Immunocytochemistry on retinal cryosections and flat mounts was as previously described (Barthel and Raymond, 1990; Raymond et al., 2006; Bernardos et al., 2007). Nuclei were stained with Hoechst and slides mounted in Prolong Gold (Invitrogen). Antibodies are listed in supplementary material Table S1. A guinea pig polyclonal antibody against zebrafish Rx1 was generated by Open Biosystems with the following peptides: aa 63-83 (KVGGESLGEPGKLDQRVQPYGH) and aa 109-126 (GDLGDLRKAIESKSKSPD). Zebrafish rlbp1a (Collery et al., 2008) was used for in situ hybridization (Raymond et al., 2006).

To label proliferating cells, fish were placed in aquarium system water with the following thymidine analogs for up to 2 days: 1 mM 5-bromo-2′-deoxyuridine (BrdU; Sigma) buffered with 10 mM HEPES (pH 7.2), or 125 μM or 250 μM 5-ethynyl-2′-deoxyuridine (EdU; Invitrogen).

Isolated retinas were fixed (Barthel and Raymond, 1990), rinsed, treated with 2 N HCl in PBS with 0.5% Triton X-100 for 45 minutes and rinsed with 3% bovine serum albumin (BSA) in PBS/1% Tween/1% Triton X-100. To detect EdU, retinas were incubated with Click-iT reaction mixture (Invitrogen) for 45 minutes, rinsed with PBS/1% Tween/1% Triton X-100, blocked for 2 hours in 10% normal goat serum/1% Triton X-100/1% Tween 20/1% DMSO, and incubated in primary and secondary antibodies overnight at room temperature. BrdU detection was as previously described (Bernardos et al., 2007).

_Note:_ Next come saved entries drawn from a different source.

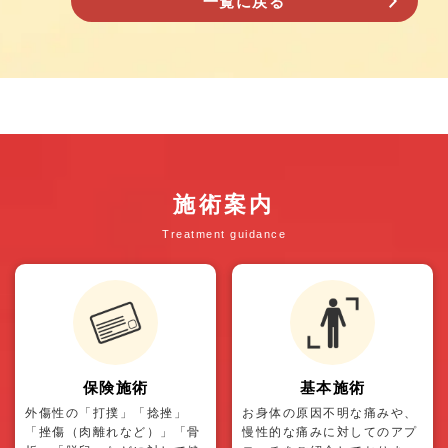
一覧に戻る
施術案内
Treatment guidance
保険施術
基本施術
外傷性の「打撲」「捻挫」
お身体の原因不明な痛みや、
「挫傷（肉離れなど）」「骨
慢性的な痛みに対してのアプ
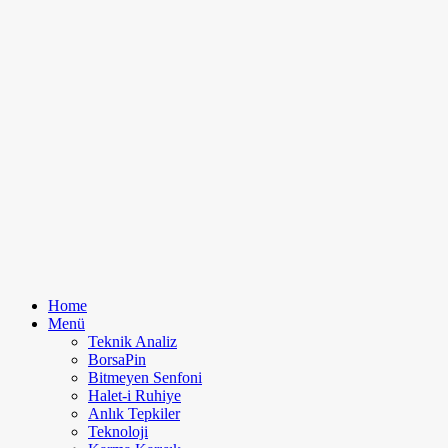
Home
Menü
Teknik Analiz
BorsaPin
Bitmeyen Senfoni
Halet-i Ruhiye
Anlık Tepkiler
Teknoloji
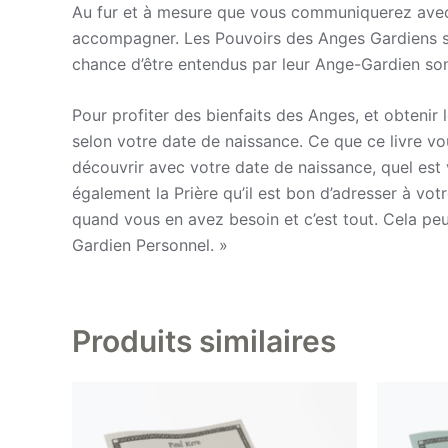
Au fur et à mesure que vous communiquerez avec
accompagner. Les Pouvoirs des Anges Gardiens so
chance d’être entendus par leur Ange-Gardien s
Pour profiter des bienfaits des Anges, et obtenir
selon votre date de naissance. Ce que ce livre vou
découvrir avec votre date de naissance, quel est
également la Prière qu’il est bon d’adresser à vo
quand vous en avez besoin et c’est tout. Cela pe
Gardien Personnel. »
Produits similaires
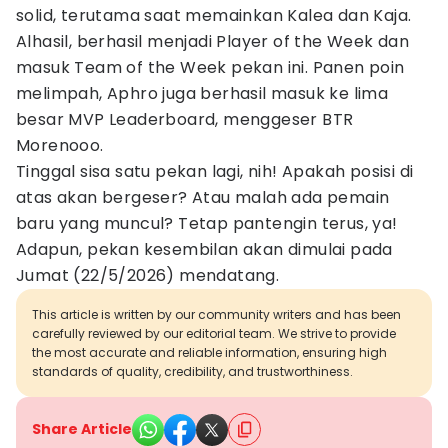
solid, terutama saat memainkan Kalea dan Kaja.
Alhasil, berhasil menjadi Player of the Week dan
masuk Team of the Week pekan ini. Panen poin
melimpah, Aphro juga berhasil masuk ke lima
besar MVP Leaderboard, menggeser BTR
Morenooo.
Tinggal sisa satu pekan lagi, nih! Apakah posisi di
atas akan bergeser? Atau malah ada pemain
baru yang muncul? Tetap pantengin terus, ya!
Adapun, pekan kesembilan akan dimulai pada
Jumat (22/5/2026) mendatang.
This article is written by our community writers and has been
carefully reviewed by our editorial team. We strive to provide
the most accurate and reliable information, ensuring high
standards of quality, credibility, and trustworthiness.
Share Article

Immunofluorescence images were collected on a Zeiss AxioImager with ApoTome and AxioCam (Carl Zeiss Microimaging) or a Leica SP5 laser scanning confocal microscope (Leica Microsystems). Contrast of the entire image was adjusted with Adobe Photoshop (Adobe Systems). Using ImageJ (National Institutes of Health), the number of PCNA⁺ and HuC/D⁺ nuclei at 100 μm or 400 μm dorsal to the optic disc, respectively, was counted in radial retinal cryosections. All pH3⁺ nuclei were counted in radial retinal cryosections containing the optic disc in three to four sections per retina from four fish. GFP⁺ Müller glia and regenerated cone photoreceptors were counted in the temporal region of flat-mounted retina (six or three retinas from three fish, respectively). All BLBP⁺/PCNA⁺ Müller glia were counted in two radial cryosections per retina from four fish. Statistical significance was determined by ANOVA with Tukey’s post-hoc test with JMP statistics software (SAS Institute).

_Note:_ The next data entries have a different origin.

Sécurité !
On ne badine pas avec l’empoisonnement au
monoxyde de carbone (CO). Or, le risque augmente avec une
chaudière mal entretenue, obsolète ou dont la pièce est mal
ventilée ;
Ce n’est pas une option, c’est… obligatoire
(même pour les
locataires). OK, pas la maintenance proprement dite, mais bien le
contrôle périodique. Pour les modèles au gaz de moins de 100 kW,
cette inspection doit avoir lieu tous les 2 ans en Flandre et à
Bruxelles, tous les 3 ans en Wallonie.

The cdh2^m117 allele has a T-to-G point mutation introducing a BsmBI site (Malicki et al., 2003). Total RNA was isolated (TRIzol RNA Isolation Regent; Invitrogen) and reverse transcribed (Superscript II Reverse Transcriptase; Invitrogen). PCR products amplified with cadherin-2 specific primers (5′-ccgagggacaagttctgctc-3′: 5′-tactgaggcaccttctcacg-3) were digested with BsmBI; three biological replicates, two retinas per sample.

We thank Dilip Pawar for fish husbandry; Shoji Kawamura for zebrafish opsin transgenic lines and plasmid constructs; and Breandan Kennedy for the rlbp1a plasmid. The cdh2^m117 mutant line was obtained from the Zebrafish International Resource Center.